INFORMATION SUPPLIED:

┄┄┄┄┄┄┄┄┄┄

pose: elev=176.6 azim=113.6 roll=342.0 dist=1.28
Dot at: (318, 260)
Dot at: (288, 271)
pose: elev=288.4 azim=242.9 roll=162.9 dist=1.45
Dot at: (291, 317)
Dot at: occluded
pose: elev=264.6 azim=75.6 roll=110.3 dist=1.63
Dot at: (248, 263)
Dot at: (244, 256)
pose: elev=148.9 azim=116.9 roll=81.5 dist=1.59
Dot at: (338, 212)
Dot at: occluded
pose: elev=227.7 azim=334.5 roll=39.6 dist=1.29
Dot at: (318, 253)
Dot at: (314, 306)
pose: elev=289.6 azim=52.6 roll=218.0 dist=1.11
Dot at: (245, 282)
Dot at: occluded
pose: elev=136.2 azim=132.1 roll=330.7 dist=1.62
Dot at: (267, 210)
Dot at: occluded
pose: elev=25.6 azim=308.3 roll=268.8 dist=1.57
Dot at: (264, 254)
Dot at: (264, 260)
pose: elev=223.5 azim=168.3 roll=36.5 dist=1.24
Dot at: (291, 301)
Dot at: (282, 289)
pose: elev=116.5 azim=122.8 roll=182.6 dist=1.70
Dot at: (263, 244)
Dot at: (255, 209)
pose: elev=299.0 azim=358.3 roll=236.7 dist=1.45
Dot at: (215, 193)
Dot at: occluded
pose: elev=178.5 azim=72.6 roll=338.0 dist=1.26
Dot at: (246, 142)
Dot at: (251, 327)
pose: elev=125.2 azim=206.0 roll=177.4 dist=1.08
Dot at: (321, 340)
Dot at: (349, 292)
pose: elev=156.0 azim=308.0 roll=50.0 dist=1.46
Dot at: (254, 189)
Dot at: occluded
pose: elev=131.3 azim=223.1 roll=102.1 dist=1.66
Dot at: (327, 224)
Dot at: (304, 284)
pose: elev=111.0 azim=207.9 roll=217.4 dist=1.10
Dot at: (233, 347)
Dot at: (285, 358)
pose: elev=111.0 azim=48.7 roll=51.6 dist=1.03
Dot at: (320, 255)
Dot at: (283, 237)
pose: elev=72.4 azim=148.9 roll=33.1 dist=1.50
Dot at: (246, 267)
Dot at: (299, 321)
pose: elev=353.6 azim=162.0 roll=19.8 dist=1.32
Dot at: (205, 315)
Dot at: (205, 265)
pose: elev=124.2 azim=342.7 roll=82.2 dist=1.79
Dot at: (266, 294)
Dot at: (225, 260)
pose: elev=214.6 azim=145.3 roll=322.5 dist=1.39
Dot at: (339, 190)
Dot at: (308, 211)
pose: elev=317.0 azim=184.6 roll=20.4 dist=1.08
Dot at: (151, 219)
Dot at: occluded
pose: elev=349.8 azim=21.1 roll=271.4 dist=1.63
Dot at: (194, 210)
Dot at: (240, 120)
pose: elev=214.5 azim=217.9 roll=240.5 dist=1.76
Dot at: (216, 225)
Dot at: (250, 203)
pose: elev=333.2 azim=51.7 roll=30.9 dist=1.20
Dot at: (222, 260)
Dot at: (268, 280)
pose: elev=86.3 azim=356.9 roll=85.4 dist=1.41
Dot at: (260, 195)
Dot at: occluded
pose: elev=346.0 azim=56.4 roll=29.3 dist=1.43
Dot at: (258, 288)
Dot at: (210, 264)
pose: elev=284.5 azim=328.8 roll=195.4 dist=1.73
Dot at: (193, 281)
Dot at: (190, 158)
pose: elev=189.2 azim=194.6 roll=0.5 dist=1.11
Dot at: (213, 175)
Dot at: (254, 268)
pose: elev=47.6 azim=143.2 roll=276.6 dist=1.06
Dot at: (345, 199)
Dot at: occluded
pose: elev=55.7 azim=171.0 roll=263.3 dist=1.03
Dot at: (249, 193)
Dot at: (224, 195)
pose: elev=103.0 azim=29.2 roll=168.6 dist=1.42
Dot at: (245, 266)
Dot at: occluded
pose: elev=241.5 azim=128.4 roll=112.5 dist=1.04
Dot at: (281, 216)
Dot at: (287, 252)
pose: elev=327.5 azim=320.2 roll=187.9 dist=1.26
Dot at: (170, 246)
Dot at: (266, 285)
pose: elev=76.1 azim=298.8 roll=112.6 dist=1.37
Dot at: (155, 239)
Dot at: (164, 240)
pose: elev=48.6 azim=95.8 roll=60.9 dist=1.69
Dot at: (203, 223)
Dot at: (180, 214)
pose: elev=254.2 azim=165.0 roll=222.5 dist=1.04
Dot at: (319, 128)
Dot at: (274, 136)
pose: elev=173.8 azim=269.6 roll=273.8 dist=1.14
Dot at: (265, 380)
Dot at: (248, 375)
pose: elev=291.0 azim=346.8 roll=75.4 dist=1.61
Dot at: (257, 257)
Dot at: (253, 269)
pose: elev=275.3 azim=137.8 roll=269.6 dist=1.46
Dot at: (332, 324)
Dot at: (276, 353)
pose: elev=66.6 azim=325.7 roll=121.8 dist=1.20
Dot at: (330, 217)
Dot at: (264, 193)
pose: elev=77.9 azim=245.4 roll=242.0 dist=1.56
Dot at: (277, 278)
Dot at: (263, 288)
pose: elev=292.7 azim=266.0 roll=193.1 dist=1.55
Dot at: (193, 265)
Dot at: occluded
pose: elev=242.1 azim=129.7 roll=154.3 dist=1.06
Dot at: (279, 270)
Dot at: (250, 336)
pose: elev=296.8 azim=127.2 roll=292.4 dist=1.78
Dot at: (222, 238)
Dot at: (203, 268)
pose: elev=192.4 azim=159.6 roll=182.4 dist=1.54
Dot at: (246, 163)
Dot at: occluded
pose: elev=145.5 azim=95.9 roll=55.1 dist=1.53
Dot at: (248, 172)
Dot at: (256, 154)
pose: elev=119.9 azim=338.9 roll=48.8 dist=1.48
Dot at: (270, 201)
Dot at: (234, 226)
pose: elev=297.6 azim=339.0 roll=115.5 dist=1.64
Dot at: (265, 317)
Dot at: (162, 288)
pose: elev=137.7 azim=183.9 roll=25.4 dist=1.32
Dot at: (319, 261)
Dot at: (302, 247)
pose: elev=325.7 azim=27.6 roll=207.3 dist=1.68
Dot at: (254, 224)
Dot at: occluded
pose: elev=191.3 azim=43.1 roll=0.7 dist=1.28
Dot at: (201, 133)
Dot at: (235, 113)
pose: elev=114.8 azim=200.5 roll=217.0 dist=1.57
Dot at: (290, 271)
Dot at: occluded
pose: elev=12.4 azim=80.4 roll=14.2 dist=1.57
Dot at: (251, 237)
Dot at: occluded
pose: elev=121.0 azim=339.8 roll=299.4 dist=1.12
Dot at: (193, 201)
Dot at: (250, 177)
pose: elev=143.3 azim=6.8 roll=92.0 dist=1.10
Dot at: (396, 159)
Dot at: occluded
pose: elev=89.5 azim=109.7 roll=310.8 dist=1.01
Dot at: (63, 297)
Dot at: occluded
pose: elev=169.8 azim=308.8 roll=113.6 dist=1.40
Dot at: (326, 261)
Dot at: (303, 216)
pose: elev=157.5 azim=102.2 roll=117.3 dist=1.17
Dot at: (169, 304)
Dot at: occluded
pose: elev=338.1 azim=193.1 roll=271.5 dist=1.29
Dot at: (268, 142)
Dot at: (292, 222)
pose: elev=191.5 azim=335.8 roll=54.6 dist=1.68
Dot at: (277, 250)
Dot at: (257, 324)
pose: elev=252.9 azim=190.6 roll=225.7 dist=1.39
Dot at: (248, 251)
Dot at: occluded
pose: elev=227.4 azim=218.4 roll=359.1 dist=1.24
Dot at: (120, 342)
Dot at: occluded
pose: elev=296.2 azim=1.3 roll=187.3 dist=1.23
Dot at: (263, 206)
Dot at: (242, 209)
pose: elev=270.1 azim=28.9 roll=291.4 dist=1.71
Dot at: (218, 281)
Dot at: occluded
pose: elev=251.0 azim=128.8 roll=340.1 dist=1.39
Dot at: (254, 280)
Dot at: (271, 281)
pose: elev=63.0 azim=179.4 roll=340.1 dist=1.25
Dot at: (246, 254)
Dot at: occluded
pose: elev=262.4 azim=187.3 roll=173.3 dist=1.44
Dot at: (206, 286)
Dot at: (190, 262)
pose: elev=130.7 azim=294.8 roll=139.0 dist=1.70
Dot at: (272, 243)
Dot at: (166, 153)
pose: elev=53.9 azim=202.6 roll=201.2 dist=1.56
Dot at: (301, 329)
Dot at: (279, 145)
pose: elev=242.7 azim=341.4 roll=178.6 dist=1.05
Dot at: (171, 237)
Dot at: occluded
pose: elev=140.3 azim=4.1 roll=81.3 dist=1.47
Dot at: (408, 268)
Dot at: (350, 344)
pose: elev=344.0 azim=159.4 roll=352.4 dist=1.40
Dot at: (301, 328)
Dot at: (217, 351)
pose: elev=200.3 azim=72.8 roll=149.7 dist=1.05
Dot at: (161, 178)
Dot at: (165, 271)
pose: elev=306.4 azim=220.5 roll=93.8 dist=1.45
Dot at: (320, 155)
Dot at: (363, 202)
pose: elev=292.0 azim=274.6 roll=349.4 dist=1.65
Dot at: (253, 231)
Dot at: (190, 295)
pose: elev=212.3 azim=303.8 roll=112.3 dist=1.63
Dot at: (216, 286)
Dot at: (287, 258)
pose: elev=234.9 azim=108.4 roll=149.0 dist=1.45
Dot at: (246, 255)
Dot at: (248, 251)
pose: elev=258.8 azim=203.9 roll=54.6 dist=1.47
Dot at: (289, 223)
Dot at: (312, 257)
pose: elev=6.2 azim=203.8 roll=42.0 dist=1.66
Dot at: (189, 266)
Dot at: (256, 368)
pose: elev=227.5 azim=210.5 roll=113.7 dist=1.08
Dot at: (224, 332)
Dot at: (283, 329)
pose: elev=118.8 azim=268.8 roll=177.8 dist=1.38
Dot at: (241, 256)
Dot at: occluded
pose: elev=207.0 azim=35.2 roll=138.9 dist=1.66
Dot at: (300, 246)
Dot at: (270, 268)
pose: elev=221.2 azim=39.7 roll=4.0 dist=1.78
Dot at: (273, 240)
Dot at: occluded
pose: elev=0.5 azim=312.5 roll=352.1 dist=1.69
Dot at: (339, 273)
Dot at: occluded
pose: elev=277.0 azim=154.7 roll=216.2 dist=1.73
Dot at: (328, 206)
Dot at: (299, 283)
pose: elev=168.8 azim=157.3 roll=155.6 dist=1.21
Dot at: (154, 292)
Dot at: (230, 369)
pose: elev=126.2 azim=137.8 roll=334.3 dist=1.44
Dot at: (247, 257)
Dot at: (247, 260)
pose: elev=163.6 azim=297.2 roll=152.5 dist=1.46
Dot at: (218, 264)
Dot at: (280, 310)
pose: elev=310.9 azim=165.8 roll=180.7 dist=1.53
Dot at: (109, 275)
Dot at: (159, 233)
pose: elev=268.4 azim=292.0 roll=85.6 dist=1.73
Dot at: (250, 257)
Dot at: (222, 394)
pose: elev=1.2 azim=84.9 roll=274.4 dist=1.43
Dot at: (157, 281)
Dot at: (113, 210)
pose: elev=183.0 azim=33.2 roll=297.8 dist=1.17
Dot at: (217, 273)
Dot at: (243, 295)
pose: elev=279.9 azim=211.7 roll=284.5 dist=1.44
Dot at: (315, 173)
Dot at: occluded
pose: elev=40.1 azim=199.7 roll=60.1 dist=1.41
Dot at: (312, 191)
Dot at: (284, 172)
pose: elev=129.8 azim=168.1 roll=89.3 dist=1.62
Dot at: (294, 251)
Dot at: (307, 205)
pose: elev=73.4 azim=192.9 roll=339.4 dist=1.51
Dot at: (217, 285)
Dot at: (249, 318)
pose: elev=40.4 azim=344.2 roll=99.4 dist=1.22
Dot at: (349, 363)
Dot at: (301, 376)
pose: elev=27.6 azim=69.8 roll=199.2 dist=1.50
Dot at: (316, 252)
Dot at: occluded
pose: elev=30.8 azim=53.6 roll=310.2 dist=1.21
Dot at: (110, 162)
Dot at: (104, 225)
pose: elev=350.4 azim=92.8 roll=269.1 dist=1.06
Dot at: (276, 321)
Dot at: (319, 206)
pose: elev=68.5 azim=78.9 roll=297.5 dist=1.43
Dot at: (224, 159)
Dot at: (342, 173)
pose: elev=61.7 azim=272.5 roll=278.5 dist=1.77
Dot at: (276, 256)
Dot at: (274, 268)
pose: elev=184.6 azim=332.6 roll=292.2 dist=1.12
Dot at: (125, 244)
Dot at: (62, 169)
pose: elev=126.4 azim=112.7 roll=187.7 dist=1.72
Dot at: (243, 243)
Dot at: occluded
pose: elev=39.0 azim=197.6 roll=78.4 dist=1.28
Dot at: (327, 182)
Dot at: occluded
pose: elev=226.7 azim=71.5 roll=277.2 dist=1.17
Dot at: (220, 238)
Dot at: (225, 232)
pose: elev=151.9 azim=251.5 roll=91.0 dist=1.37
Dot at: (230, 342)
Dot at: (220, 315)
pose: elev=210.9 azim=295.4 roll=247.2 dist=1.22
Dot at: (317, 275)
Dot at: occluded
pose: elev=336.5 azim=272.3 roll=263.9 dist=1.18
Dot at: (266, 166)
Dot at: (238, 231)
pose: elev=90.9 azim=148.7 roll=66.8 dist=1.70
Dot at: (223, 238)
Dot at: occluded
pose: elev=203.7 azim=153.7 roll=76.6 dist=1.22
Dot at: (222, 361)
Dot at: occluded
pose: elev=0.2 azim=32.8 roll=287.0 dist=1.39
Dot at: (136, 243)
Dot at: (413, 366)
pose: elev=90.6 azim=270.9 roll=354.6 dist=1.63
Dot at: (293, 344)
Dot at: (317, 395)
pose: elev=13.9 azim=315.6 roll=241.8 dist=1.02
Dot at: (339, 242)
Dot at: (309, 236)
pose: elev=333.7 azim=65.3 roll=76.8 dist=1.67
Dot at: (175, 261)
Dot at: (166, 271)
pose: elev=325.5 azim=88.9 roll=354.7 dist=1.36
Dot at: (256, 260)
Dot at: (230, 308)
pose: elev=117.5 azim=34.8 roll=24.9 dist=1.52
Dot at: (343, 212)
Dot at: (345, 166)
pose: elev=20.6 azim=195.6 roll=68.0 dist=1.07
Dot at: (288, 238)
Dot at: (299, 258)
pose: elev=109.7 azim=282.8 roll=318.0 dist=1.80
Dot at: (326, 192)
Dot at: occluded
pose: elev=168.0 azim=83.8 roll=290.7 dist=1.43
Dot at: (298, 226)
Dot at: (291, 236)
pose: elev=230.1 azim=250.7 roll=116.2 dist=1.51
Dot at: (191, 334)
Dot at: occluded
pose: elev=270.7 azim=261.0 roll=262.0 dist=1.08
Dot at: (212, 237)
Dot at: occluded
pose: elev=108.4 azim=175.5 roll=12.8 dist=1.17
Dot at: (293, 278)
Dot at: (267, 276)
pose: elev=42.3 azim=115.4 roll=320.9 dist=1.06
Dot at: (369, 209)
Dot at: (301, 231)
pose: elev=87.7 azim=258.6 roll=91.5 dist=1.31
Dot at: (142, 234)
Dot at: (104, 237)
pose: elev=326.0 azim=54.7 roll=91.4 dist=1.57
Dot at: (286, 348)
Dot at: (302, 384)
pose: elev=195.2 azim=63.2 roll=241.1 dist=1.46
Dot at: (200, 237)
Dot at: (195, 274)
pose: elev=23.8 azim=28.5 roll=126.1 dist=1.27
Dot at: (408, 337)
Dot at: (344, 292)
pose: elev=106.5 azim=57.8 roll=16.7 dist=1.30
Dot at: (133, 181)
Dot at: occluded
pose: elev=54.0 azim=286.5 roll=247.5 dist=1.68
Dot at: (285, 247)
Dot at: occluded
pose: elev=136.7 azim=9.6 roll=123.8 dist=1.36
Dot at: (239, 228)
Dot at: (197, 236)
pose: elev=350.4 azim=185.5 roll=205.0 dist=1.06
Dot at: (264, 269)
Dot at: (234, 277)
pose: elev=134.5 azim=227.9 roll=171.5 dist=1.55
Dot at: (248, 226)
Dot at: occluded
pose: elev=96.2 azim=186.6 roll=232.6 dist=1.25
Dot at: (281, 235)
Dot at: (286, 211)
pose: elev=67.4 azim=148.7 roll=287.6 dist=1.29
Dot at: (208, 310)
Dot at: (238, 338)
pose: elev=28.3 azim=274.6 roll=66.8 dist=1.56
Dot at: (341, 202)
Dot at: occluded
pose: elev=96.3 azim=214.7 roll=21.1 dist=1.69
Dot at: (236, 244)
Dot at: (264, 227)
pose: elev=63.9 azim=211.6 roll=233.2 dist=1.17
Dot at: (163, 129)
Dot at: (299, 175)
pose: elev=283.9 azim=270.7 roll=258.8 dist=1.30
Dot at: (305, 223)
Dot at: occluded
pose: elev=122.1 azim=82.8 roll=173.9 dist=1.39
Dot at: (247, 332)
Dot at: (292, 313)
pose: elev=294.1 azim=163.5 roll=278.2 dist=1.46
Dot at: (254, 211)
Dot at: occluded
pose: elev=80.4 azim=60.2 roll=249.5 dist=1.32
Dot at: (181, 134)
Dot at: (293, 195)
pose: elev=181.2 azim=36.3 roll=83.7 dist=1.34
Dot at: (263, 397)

┄┄┄┄┄┄┄┄┄┄

EXERCISE GOAL: Copy out the lines above, unchanged, from the one containing "pose: elev=223.5 azim=168.3" through the one containing "Dot at: (349, 292)", including both of those lines.

FINAL RESULT:
pose: elev=223.5 azim=168.3 roll=36.5 dist=1.24
Dot at: (291, 301)
Dot at: (282, 289)
pose: elev=116.5 azim=122.8 roll=182.6 dist=1.70
Dot at: (263, 244)
Dot at: (255, 209)
pose: elev=299.0 azim=358.3 roll=236.7 dist=1.45
Dot at: (215, 193)
Dot at: occluded
pose: elev=178.5 azim=72.6 roll=338.0 dist=1.26
Dot at: (246, 142)
Dot at: (251, 327)
pose: elev=125.2 azim=206.0 roll=177.4 dist=1.08
Dot at: (321, 340)
Dot at: (349, 292)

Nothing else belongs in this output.